(Collected data entries)
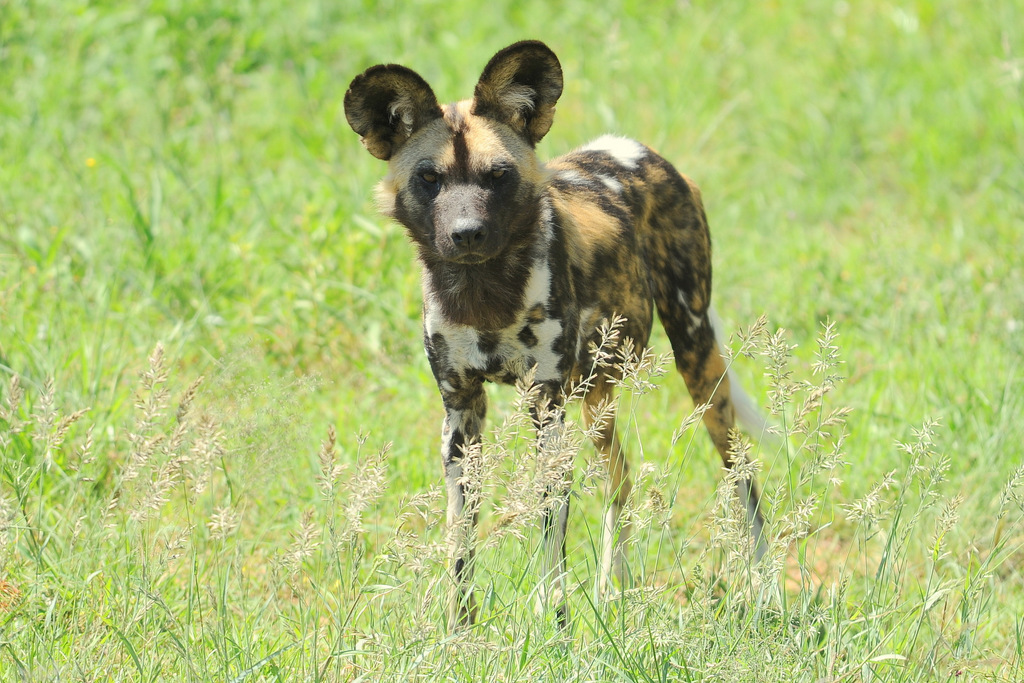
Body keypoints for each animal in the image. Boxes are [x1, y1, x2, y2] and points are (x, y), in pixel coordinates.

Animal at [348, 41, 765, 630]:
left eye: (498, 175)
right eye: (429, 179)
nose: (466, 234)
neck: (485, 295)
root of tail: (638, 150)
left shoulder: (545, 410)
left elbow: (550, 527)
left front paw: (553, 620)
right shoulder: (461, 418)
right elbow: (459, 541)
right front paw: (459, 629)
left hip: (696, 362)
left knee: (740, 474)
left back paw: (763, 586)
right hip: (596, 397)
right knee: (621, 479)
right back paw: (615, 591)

--

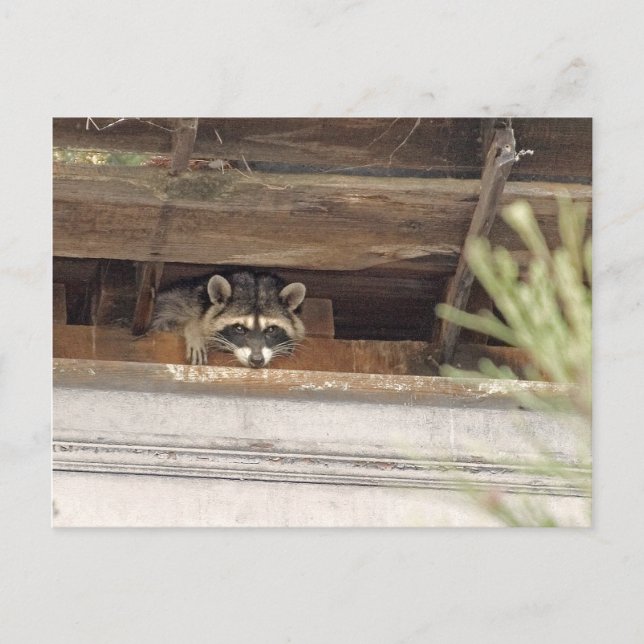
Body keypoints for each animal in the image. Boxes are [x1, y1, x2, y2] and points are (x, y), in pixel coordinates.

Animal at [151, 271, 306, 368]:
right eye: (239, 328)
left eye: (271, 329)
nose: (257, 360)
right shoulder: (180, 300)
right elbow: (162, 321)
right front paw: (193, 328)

**What to work on:** Retype exactly, and only, the lines above from the one where "left back paw: (763, 586)" occurs up to and including the one where "right back paw: (615, 591)" occurs.

**Response:**
left back paw: (763, 586)
right hip: (596, 397)
right knee: (621, 479)
right back paw: (615, 591)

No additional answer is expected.